I think this finding further highlights the need for training to be explicit and occur within the subject domain. Explaining clearly to participants why a skill is being trained, and why it is useful within the context might help to guard against implicit unwanted transfer to other tasks. In my own research, I am considering an inhibitory control training programme within the context of science and maths. Explaining the mechanism through which inhibitory control impacts science and maths reasoning, alongside the subject-embedded inhibitory control training programme, might increase awareness of participants’ strategy use and allow selection of the appropriate strategy for the task at hand. Considering the limited transfer effects in the literature, this may be more beneficial than training inhibitory control in isolation and looking for transfer to science and maths.

Nonetheless, I will bear in mind the possibility that any training could have unintended negative consequences, and consider what these might be and how they could be measured and combatted.
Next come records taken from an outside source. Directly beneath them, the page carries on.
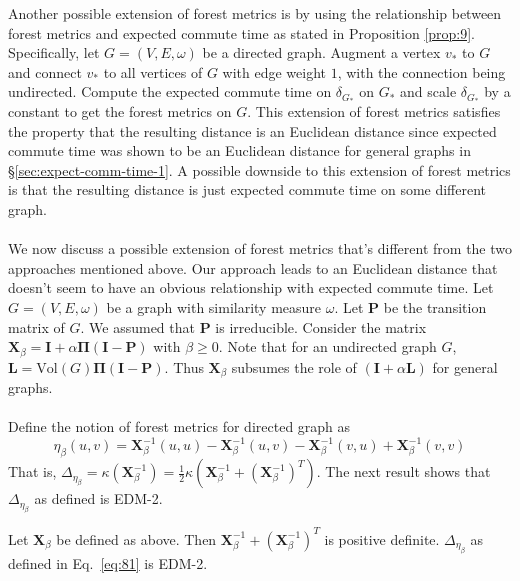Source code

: Another possible extension of forest metrics is by using the
relationship between forest metrics and expected commute time as
stated in Proposition \ref{prop:9}. Specifically, let $G =
(V,E,\omega)$ be a directed graph. Augment a vertex $v_{*}$ to $G$ and
connect $v_{*}$ to all vertices of $G$ with edge weight $1$, with the
connection being undirected. Compute the expected commute time on
$\delta_{G_{*}}$ on $G_*$ and scale $\delta_{G_{*}}$ by a constant to
get the forest metrics on $G$. This extension of forest metrics
satisfies the property that the resulting distance is an Euclidean
distance since expected commute time was shown to be an Euclidean
distance for general graphs in \S \ref{sec:expect-comm-time-1}. A
possible downside to this extension of forest metrics is that the
resulting distance is just expected commute time on some
different graph. \\ \\  
%
%
\noindent 
We now discuss a possible extension of forest metrics that's different
from the two approaches mentioned above. Our approach leads to an
Euclidean distance that doesn't seem to have an obvious relationship
with expected commute time. Let $G = (V,E,\omega)$ be a graph with
similarity measure $\omega$. Let $\mathbf{P}$ be the transition matrix
of $G$. We assumed that $\mathbf{P}$ is irreducible. Consider the
matrix $\mathbf{X}_{\beta} = \mathbf{I} + \alpha \bm{\Pi}(\mathbf{I} -
\mathbf{P})$ with $\beta \geq 0$. Note that for an undirected graph
$G$, $\mathbf{L} = \mathrm{Vol}(G) \bm{\Pi}(\mathbf{I} -
\mathbf{P})$. Thus $\mathbf{X}_{\beta}$ subsumes the role of
$(\mathbf{I} + \alpha \mathbf{L})$ for general graphs. \\ \\
%
%
Define the notion of forest metrics for directed graph as
\begin{equation}
  \label{eq:81}
  \eta_{\beta}(u,v) = \mathbf{X}_\beta^{-1}(u,u) - \mathbf{X}_\beta^{-1}(u,v) -
  \mathbf{X}_\beta^{-1}(v,u) + \mathbf{X}_\beta^{-1}(v,v) 
\end{equation}
That is, $\Delta_{\eta_{\beta}} = \kappa(\mathbf{X}_\beta^{-1}) =
\tfrac{1}{2}\kappa(\mathbf{X}_\beta^{-1} +
(\mathbf{X}_{\beta}^{-1})^{T})$. The next result shows that
$\Delta_{\eta_{\beta}}$ as defined is EDM-2.
\begin{proposition}
  \label{prop:23}
  Let $\mathbf{X}_{\beta}$ be defined as above. Then
  $\mathbf{X}_{\beta}^{-1} + (\mathbf{X}_{\beta}^{-1})^{T}$ is
  positive definite. $\Delta_{\eta_{\beta}}$ as defined in
  Eq.~\eqref{eq:81} is EDM-2.
\end{proposition}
If we continue to find decreased performance in untrained areas, this will raise important questions about why and when we should implement training programmes, weighing up the benefits in one domain against the detriment to others.
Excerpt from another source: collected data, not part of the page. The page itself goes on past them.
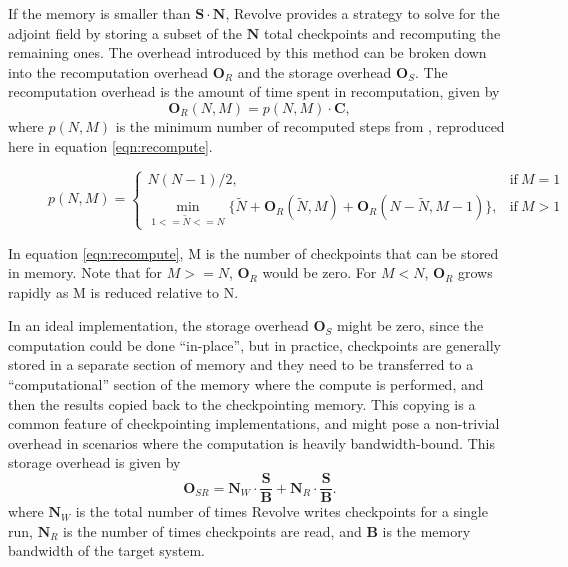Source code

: \documentclass[conference]{IEEEtran}
\begin{document}
If the memory is smaller than $\mathbf{S} \cdot \mathbf{N}$, Revolve provides
a strategy to solve for the adjoint field by storing a subset of the $\mathbf{N}$ total checkpoints
and recomputing the remaining ones. The overhead introduced by this method can be broken down into
the recomputation overhead $\mathbf{O}_R$ and the storage overhead $\mathbf{O}_S$. The recomputation
overhead is the amount of time spent in recomputation, given by
\begin{equation}
\mathbf{O}_R(N, M) = p(N, M) \cdot \mathbf{C},
\end{equation}
where $p(N, M)$ is the minimum number of recomputed steps from \cite{griewank2000algorithm}, reproduced
here in equation \ref{eqn:recompute}.
\begin{figure}
\begin{equation}
p(N, M) = \begin{cases}
      N(N-1) /2, & \text{if}\ M=1 \\
      \min\limits_{1<=\widetilde{N}<=N} \{\widetilde{N} + \mathbf{O}_R(\widetilde{N}, M) + \mathbf{O}_R(N-\widetilde{N}, M-1)\}, & \text{if}\ M>1
    \end{cases}
    \label{eqn:recompute}
\end{equation}
\end{figure}
In equation \ref{eqn:recompute}, M is the number of checkpoints that can be
stored in memory. Note that for $M >=N$, $\mathbf{O}_R$ would be zero. For $M <
N$, $\mathbf{O}_R$ grows rapidly as M is reduced relative to N. 

In an ideal implementation, the storage overhead $\mathbf{O}_S$ might be zero, since the computation could
be done ``in-place'', but in practice, checkpoints are generally stored in a separate section of memory and they
need to be transferred to a ``computational'' section of the memory where the compute is performed, and then
the results copied back to the checkpointing memory. This copying is a common feature of checkpointing
implementations, and might pose a non-trivial overhead in scenarios where the computation is heavily bandwidth-bound. 
This storage overhead is given by
\begin{equation}
\mathbf{O}_{SR} = \mathbf{N}_W \cdot \frac{\mathbf{S}}{\mathbf{B}} +
\mathbf{N}_R \cdot \frac{\mathbf{S}}{\mathbf{B}}.
\label{eqn:storage}
\end{equation}
where $\mathbf{N}_W$ is the total number of times Revolve writes checkpoints for a single run, $ \mathbf{N}_R$ 
is the number of times checkpoints are read, and $\mathbf{B}$ is the memory bandwidth of the target system. 
\end{document}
The full reference for the Matzen paper:

Matzen, L. E., Trumbo, M. C., Haass, M. J., Hunter, M. A., Silva, A., Stevens-Adams, S. M., Buning, M. F., & O’Rourke, P. (2016). Practice makes imperfect: Working memory training can harm recognition memory performance. Memory & Cognition, 44, 1168. doi:10.3758/s13421-016-0629-4

This blog post first appeared on my personal website.

Go to the profile of Annie Brookman-Byrne

Annie Brookman-Byrne

PhD student, Birkbeck, University of London

I use a range of methods to try to understand the cognitive and neural bases of science and maths reasoning in adolescence. In particular, I am currently researching the theory that old knowledge or misleading perceptual cues must be inhibited in order to correctly answer counter-intuitive science and maths problems.
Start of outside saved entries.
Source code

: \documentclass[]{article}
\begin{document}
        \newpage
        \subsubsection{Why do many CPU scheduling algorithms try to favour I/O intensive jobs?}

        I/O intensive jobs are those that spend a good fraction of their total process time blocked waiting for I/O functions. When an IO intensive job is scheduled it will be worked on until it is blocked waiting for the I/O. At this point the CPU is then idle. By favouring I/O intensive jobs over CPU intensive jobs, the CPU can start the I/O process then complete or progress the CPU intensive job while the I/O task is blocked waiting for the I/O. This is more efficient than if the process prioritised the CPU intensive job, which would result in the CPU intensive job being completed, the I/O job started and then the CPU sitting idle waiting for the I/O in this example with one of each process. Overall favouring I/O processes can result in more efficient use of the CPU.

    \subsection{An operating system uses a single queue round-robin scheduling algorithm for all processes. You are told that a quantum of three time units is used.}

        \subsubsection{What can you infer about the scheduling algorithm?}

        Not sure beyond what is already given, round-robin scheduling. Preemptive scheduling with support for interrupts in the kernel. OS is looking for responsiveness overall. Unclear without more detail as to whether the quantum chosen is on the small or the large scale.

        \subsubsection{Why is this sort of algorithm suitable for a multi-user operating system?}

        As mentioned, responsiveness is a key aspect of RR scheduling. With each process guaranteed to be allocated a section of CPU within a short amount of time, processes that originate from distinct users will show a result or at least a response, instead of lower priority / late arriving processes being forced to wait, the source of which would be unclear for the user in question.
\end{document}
Go to the profile of Phil Cowley
Phil Cowley about 1 year ago

As an Educational Psychologist, I am sometimes asked about those working memory training programmes which are heavily promoted in the educational press. My reply is invariably 'Don't waste your money', and I base this on the meta-analytic review by Melby-Verlag and Hulme in Developmental Psychology 49 #2 (2013), which considered these programmes, among others, and found them wanting in terms of far-transfer, and also effect wash-out over time. They speculated that 'it remains possible that training methods developed in the future will show better generalisation, though current evidence is not encouraging in this regard'. From your blog, it seems that nothing has changed, except that directing the research effort into more domain-specific areas may be a more promising approach. I wonder how much coverage Matzen et al will attract in the educational press which carries the promotional material for these programmes....

Go to the profile of Annie Brookman-Byrne
Annie Brookman-Byrne about 1 year ago

Hi Phil, thanks for your comments. Great to hear that you're passing on the lack of evidence for these programmes, but concerning (although unsurprising) that they are being promoted in the educational press. Out of interest, where are these programmes advertised? I wonder if there's a way of getting in touch with these publications and perhaps getting an article in there.

Go to the profile of Phil Cowley
Phil Cowley 12 months ago

Hi Annie. I've been looking at the trends in advertising, and it looks like the companies concerned have lowered their profile in the last 12 months. This may be due to Lumosity having been fined $2m in the USA. You can read about this on the BBC website : (item dated 6.01.16). Until then, companies such as these (including the well known Pearson Group) were advertising regularly in magazines such as SEN Magazine. The Special Education press have been a favourite target.

Go to the profile of Annie Brookman-Byrne
Annie Brookman-Byrne 12 months ago

Hi Phil. I had heard about Lumosity being fined, so am glad to hear that this seems to have had some impact on what is being advertised. I haven't come across SEN Magazine before so will definitely check it out, thanks.